Эдит проигнорировала подругу, равно как и пожелание Ива. Очень тихо она сказала:
— Дело в том, что
Наконец он снова улыбнулся.
— Я ухожу против воли. Надеюсь, ты это понимаешь. Но пора… — Конец фразы был заглушен громким вздохом.
— Конечно.
Он нерешительно встал, то и дело тревожно посматривая в сторону гостиной, где в свете лампы показалась тень Симоны. Казалось, что она вот-вот войдет. Ив протянул руку за своими вещами.
Эдит наслаждалась, наблюдая за тем, как он одевается. «Какой же он худой, — снова подумала она, — но сложение безупречное». Ее опять захлестнуло горячее желание. Больше всего на свете ей хотелось вскочить, обхватить его за плечи и затащить обратно в постель. Но вместо того чтобы признаться в этом, она захлопнула книгу и деловито спросила:
— Ты уже подумал о своем сценическом гардеробе?
Выражение его лица мгновенно изменилось с удовлетворенного на подавленное. Его руки, только что застегивавшие пуговицы на белой рубашке, беспомощно опустились.
— Тебе не нравится мой пиджак, я это понял. Но у меня нет ничего другого. И у меня не хватит денег, чтобы раздобыть что-то новое.
— Ну и что? — Она покачала ногами, встала с постели и подошла к нему. — Тебе и не нужно петь в смокинге. Одной рубашки и штанов будет вполне достаточно.
— Да, но… — он ошеломленно уставился на свои брюки.

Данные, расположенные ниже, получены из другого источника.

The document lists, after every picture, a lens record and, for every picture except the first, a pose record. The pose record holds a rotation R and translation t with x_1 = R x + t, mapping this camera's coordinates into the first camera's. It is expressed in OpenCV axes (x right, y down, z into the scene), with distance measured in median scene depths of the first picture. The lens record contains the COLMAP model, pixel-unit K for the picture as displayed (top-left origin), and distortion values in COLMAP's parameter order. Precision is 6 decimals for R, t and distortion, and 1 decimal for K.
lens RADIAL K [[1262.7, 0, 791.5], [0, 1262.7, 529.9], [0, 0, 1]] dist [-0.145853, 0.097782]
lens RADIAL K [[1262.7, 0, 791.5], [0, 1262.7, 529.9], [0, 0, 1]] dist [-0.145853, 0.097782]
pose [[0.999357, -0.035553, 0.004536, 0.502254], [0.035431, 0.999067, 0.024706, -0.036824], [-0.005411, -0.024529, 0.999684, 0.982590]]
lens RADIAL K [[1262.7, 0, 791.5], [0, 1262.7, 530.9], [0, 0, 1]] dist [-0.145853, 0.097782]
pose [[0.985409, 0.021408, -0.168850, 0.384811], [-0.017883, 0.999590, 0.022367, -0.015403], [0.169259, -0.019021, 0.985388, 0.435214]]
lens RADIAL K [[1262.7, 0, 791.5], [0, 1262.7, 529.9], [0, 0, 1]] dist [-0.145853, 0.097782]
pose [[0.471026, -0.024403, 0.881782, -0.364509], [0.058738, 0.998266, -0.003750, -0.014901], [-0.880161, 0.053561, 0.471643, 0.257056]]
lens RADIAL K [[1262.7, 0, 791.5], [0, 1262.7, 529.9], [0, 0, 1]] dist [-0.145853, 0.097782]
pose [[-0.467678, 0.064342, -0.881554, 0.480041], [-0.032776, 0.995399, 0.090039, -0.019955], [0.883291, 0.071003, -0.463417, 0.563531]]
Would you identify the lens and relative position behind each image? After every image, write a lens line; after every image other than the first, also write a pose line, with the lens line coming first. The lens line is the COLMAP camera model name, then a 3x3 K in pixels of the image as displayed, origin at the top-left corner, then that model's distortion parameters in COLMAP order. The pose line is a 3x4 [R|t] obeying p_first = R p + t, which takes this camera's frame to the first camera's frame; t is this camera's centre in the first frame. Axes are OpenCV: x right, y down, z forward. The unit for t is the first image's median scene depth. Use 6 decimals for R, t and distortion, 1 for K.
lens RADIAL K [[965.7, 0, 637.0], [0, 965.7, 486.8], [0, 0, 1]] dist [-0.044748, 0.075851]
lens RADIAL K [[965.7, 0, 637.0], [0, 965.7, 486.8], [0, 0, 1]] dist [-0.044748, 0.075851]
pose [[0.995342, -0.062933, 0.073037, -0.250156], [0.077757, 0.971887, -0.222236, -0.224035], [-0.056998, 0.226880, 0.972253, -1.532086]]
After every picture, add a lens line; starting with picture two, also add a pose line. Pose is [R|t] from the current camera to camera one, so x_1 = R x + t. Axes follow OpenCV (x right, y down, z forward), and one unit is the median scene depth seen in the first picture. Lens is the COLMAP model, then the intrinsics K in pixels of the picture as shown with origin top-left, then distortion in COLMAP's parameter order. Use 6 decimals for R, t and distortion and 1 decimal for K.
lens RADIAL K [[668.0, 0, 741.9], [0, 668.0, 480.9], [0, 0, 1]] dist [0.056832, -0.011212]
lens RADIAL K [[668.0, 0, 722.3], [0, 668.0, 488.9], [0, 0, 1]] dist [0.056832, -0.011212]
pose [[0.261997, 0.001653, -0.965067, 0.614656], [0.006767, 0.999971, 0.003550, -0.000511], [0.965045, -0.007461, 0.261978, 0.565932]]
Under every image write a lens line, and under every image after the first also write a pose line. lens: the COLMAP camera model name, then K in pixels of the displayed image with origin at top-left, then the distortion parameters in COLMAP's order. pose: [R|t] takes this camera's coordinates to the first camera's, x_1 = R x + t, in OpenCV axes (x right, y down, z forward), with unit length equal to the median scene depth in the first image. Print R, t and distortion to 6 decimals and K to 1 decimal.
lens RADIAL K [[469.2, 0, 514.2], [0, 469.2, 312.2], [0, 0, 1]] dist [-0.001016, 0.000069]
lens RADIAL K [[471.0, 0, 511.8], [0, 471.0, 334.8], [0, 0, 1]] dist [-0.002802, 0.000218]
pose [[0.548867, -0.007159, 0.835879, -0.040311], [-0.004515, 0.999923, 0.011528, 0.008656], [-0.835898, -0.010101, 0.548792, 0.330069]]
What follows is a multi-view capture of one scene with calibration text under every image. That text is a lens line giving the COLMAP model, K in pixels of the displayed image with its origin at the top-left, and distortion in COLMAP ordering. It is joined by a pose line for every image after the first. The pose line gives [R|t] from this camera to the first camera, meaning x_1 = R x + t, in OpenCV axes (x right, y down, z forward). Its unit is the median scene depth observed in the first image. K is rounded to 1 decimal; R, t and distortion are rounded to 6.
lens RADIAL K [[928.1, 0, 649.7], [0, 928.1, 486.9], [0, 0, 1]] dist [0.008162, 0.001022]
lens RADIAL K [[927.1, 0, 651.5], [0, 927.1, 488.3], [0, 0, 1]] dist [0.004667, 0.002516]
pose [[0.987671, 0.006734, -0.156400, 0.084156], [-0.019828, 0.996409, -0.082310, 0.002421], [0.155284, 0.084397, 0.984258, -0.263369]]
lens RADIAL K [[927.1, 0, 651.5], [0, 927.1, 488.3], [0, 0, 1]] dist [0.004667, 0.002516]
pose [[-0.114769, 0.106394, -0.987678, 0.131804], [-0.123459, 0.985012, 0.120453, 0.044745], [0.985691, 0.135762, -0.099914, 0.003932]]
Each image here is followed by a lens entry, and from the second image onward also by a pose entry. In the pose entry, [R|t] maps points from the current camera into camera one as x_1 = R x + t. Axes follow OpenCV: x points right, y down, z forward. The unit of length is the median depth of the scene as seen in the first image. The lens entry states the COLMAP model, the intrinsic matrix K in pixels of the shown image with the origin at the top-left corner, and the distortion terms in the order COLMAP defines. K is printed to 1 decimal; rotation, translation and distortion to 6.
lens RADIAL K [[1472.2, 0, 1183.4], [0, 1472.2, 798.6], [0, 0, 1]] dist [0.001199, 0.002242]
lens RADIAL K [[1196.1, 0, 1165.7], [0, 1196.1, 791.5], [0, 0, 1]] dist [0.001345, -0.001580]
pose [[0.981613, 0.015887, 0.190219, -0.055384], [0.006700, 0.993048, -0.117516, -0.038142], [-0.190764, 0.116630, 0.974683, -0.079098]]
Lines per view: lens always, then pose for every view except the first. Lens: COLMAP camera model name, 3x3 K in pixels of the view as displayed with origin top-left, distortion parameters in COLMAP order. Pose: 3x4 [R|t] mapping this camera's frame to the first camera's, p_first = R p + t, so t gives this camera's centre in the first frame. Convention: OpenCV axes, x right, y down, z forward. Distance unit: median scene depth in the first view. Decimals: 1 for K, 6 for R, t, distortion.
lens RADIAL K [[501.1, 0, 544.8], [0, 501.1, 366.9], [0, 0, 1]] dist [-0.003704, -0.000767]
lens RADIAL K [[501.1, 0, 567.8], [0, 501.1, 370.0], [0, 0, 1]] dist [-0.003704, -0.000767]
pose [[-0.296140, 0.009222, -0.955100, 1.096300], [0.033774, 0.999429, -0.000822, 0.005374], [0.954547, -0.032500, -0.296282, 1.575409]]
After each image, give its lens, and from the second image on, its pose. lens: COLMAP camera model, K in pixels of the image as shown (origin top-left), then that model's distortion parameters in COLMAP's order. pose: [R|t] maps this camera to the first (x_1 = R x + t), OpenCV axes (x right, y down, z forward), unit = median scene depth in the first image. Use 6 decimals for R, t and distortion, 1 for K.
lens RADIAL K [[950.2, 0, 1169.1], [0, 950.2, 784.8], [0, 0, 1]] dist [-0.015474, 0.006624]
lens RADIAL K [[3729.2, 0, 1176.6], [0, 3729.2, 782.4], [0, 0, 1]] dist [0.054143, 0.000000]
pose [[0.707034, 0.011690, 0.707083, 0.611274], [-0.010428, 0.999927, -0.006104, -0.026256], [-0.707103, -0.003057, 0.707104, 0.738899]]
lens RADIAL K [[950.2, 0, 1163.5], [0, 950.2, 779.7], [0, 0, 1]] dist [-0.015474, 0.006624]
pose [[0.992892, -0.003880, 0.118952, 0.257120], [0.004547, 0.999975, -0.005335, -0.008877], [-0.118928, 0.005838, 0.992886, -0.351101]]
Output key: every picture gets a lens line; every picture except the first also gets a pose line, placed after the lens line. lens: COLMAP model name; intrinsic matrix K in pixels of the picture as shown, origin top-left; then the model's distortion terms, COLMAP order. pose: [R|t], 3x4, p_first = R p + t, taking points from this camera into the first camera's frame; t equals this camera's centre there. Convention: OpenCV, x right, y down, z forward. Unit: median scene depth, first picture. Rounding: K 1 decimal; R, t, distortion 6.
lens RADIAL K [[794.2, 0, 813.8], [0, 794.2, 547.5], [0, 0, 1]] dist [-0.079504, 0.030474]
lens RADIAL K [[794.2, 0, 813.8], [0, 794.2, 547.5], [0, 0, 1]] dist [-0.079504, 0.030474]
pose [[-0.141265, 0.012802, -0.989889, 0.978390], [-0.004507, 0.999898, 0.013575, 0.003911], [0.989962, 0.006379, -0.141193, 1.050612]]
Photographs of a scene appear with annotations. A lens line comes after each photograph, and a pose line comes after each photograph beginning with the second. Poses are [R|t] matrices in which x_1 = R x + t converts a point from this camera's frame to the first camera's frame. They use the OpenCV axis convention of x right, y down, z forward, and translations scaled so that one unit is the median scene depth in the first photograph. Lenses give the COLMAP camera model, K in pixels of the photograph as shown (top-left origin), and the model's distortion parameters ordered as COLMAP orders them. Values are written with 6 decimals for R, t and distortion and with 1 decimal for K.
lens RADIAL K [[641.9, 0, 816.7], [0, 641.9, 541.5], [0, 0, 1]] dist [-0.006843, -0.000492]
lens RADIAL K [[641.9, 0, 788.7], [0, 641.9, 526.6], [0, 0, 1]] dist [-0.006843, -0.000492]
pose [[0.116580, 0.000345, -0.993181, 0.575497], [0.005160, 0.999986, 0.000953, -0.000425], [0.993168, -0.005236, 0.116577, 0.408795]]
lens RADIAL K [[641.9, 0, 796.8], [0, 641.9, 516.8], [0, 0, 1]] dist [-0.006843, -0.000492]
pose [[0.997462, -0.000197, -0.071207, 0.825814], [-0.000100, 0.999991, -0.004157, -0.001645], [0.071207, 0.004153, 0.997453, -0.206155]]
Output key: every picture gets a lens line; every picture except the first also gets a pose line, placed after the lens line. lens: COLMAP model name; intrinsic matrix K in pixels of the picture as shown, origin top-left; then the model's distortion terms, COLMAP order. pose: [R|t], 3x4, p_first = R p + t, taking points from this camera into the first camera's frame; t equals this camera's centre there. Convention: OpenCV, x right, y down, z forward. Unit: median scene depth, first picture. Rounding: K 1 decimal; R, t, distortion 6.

— Одежда все еще по карточкам. Ты никого не удивишь отсутствием у тебя костюма. Кроме того, ты воспеваешь рабочий класс. — Она нежно потянула его за рукав. — Но не бери эту белую рубашку. Это совсем не твой стиль. К тому же она всегда мне будет напоминать о том, что ты надел ее в моей спальне. Мы купим тебе черную рубашку. Да, черную рубашку к твоим черным брюкам. Это станет стилем Ива Монтана…
— Я не могу носить черную рубашку! — сказал он хрипло.
Вид у него стал расстроенный, возмущенный, растерянный. Эдит замерла.
— Почему?
— Мой отец бежал от чернорубашечников из родной Италии! — буквально выкрикнул он. — Он отказался от всего, чтобы его сыновьям никогда не пришлось носить униформу «Балиллы»[41]. Если я появлюсь на сцене в черной рубашке, я предам своего папу.
Его лицо приняло совершенно отчаянное выражение. Она поняла его аргумент. Война не закончилась. И непонятно, сколько еще будет длиться эта ужасная бойня. Видимо, уже не так долго. Эдит очень надеялась на развитие карьеры Ива. Французы уже сегодня хотели смотреть вперед, а не оглядываться назад. Никто из них не стал бы связывать сценический костюм шансонье с Муссолини. Кроме того, Эдит не собиралась так легко отказываться от своей идеи.
— Никто не подумает об этих ужасных людях, когда ты запоешь о любви, — сказала она вкрадчиво. — Рубашка того же темного цвета, что и твои брюки, подчеркнет фигуру. У тебя великолепное телосложение, ты должен этим воспользоваться. Женщины будут лежать у твоих ног.
Она посмотрела на него, полная воодушевления.